These days, the new information about Crytpsy exchange came up! A huge legal dispute between the customers of collapsed cryptocurrency exchange and the very business has caught in a trap one of the digital currency world’s largest startups. In December 2016, former customers of Cryptsy filed a complaint against Crypsty and its CEO Paul Vernon, accusing them for laundering millions of dollars of their funds through Coinbase exchange over a several-year period as a part of a bid to flee with their money.
The main focus of the argument is on Coinbase’s ignorance or knowledge about this huge scam. Former customers claim that Coinbase exchange, as a regulated money service business that is operating in more than 30 states, could have known that the sum of aproximately $8.3 million – which Vernon allegedly claimed were profits from Cryptsy’s operations, regarding also his activities – came from a suspicious source. This case is the last twist in long, global Cryptsy saga.

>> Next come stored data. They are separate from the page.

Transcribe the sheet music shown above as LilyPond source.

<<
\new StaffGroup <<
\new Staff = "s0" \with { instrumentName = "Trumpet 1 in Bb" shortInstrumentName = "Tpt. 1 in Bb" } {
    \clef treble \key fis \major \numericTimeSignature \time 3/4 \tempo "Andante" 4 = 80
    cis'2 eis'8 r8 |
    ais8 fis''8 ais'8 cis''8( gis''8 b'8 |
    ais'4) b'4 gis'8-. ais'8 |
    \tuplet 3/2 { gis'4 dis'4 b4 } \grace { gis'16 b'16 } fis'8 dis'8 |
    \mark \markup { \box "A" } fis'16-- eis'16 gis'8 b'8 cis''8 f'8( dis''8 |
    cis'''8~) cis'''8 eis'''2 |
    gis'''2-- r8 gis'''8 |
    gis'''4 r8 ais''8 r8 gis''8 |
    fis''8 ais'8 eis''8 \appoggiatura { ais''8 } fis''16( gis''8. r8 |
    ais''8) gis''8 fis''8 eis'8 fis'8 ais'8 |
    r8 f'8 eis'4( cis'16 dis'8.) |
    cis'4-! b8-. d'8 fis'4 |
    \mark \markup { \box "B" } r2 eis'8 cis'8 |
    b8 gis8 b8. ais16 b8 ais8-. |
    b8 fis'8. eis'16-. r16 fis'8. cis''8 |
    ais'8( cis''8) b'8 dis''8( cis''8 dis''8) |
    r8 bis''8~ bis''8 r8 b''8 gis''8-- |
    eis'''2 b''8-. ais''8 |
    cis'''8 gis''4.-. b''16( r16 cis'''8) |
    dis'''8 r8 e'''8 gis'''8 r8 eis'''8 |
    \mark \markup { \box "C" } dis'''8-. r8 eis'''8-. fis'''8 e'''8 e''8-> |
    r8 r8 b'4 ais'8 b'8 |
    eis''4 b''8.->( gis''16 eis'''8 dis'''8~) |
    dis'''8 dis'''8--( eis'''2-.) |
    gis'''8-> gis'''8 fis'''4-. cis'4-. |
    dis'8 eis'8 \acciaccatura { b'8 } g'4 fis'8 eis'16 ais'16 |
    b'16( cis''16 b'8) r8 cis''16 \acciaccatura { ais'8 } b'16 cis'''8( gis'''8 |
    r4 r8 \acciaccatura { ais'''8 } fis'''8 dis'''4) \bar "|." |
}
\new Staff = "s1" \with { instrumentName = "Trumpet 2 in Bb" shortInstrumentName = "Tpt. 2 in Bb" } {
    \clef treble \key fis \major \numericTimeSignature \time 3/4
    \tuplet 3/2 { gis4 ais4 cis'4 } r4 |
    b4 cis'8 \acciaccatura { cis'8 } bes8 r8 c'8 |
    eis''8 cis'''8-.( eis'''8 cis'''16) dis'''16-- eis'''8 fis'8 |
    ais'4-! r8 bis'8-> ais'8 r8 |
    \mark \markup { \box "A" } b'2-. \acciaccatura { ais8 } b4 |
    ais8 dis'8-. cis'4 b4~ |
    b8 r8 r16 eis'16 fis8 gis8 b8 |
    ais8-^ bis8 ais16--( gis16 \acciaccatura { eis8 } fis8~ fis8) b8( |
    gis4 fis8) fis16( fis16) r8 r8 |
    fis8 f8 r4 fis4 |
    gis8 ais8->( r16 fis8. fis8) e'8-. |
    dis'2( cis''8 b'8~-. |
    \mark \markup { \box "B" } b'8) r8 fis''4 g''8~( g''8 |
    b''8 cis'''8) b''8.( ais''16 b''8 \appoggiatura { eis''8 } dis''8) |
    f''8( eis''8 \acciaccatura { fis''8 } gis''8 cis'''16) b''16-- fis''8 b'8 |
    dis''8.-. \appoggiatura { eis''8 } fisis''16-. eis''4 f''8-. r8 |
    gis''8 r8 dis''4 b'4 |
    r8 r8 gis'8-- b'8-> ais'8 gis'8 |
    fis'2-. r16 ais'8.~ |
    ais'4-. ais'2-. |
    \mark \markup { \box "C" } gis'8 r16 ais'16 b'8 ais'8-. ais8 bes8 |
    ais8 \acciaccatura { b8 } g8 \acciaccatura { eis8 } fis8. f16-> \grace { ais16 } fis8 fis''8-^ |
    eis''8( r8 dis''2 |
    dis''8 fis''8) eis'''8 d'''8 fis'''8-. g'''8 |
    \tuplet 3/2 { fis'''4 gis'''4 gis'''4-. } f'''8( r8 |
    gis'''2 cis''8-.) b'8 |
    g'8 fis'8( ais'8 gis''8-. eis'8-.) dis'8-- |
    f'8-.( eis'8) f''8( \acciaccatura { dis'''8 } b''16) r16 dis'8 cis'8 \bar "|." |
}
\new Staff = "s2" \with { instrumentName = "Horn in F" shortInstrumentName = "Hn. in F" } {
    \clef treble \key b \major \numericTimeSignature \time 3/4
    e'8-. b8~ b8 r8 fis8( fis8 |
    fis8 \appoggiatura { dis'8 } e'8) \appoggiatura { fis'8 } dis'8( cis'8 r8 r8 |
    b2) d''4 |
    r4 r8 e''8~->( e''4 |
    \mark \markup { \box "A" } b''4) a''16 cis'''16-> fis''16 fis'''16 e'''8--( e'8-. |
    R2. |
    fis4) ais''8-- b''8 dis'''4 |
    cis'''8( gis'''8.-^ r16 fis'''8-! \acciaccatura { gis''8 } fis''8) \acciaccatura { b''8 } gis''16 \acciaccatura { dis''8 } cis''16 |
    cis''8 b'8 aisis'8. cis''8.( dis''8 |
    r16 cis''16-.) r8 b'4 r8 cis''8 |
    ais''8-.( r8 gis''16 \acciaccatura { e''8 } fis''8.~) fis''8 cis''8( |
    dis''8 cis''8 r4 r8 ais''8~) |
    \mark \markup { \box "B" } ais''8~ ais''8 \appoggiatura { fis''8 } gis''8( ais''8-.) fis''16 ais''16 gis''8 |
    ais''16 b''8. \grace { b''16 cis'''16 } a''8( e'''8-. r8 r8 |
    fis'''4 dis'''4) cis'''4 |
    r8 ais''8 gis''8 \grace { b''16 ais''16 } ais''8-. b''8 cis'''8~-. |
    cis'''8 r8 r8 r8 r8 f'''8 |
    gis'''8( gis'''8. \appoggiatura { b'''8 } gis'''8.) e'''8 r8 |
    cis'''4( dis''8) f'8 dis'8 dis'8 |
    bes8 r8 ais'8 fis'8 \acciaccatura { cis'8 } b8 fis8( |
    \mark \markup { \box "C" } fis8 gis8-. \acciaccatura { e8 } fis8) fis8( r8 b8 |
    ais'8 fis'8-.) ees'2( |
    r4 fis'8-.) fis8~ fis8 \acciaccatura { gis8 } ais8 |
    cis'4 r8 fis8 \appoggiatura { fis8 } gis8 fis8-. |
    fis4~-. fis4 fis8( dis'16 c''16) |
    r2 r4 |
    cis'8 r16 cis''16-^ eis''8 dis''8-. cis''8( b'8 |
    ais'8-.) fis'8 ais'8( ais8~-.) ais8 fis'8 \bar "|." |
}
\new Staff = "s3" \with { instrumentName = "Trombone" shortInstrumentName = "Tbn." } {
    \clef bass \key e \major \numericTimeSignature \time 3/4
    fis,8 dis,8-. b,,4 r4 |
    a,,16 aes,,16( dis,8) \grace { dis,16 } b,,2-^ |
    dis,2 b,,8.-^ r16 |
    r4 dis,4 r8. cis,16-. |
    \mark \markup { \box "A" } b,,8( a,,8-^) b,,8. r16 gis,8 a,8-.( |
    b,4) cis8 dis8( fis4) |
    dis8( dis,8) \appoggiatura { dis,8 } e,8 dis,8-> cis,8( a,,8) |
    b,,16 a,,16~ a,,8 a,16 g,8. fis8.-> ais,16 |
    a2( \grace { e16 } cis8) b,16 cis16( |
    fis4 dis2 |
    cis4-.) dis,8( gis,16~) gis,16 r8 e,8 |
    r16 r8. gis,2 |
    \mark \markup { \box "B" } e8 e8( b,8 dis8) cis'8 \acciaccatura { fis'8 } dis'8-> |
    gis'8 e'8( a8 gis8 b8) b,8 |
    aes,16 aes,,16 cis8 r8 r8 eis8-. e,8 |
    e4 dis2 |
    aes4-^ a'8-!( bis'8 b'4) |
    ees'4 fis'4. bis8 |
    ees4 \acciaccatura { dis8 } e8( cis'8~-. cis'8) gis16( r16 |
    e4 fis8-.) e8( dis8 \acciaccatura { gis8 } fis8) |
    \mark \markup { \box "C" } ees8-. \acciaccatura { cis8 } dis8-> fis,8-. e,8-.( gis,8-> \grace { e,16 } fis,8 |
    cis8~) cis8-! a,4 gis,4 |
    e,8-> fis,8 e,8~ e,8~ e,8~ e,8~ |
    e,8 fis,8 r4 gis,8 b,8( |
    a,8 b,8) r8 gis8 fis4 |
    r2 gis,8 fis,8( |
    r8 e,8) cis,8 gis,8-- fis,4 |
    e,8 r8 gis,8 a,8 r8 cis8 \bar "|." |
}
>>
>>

Cryptsy, as the exchange with the biggest trading volume for alternative cryptocurrencies, closed its doors in late 2015, after a long period of service issues, escalating more and more. All trading was blocked in January of 2016, and just several days after the event, the exchange went completely offline, announcing that the huge theft occurred.
Shortly after that, the lawsuit action was filed in Florida, a court-appointed receiver took control over Cryptsy’s funds in the spring of 2016, setting the stage of a settlement agreement between former customers and Vernon’s ex-wife, who was also mentioned in the original suit. Cryptsy’s CEO Vernon did not respond to the suit, denying allegations that he stole millions of dollars from his customers. Those funds are now the center of the case between Coinbase and Cryptsy’s former customers.
The board of Coinbase didn’t wish to comment on this lawsuit, but decided to try to negotiate the dispute through arbitration, citing user agreements that Vernon signed when Cryptsy first started exchanging funds through Coinbase. Later, judge Marra concluded that users were not bound by the agreement signed by Paul Vernon.
What will be the next step? Judge Marra’s decision now blocks any efforts to resolve this case outside the court, setting the stage for discovery and for the suit to advance further. A wider class-action suit is also moving forward. In this one, Cryptsy’s former customers seek to get back their funds that were lost during the exchange’s collapse. Sources say that the legal team standing behind this class-action suit is preparing for its first distribution of funds that were taken from the settlement with Vernon’s ex-wife. This process should be done in next several months. Coindesk is a subsidiary of Digital Currency Group which has an ownership stake in Coinbase.